> [The data]
*** Block opens ***

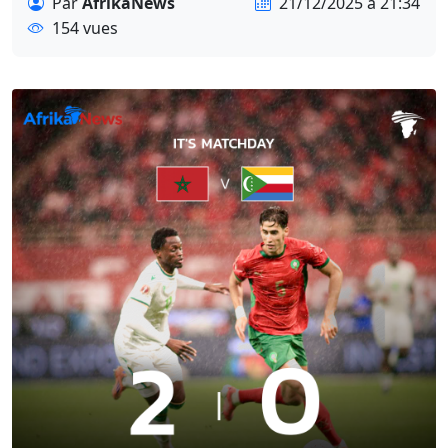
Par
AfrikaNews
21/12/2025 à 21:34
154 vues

*** Block closes ***
*** Block opens ***

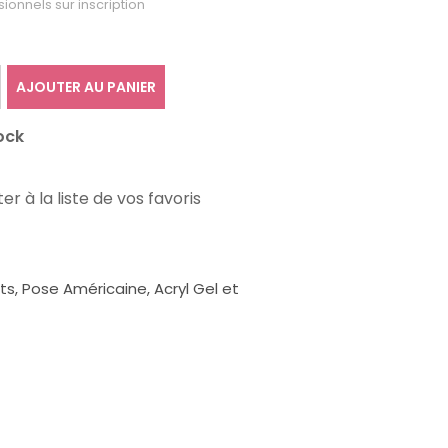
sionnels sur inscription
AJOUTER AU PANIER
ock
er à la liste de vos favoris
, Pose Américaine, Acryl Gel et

*** Block closes ***
*** Block opens ***

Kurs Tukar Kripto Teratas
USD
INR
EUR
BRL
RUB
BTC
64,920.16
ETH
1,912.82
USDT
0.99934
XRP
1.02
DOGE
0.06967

*** Block closes ***

Looking at the entries above, can you reproduce exactly the lines from the one that holds "AJOUTER AU PANIER" through the one that holds "Acryl Gel et", and only those?

AJOUTER AU PANIER
ock
er à la liste de vos favoris
, Pose Américaine, Acryl Gel et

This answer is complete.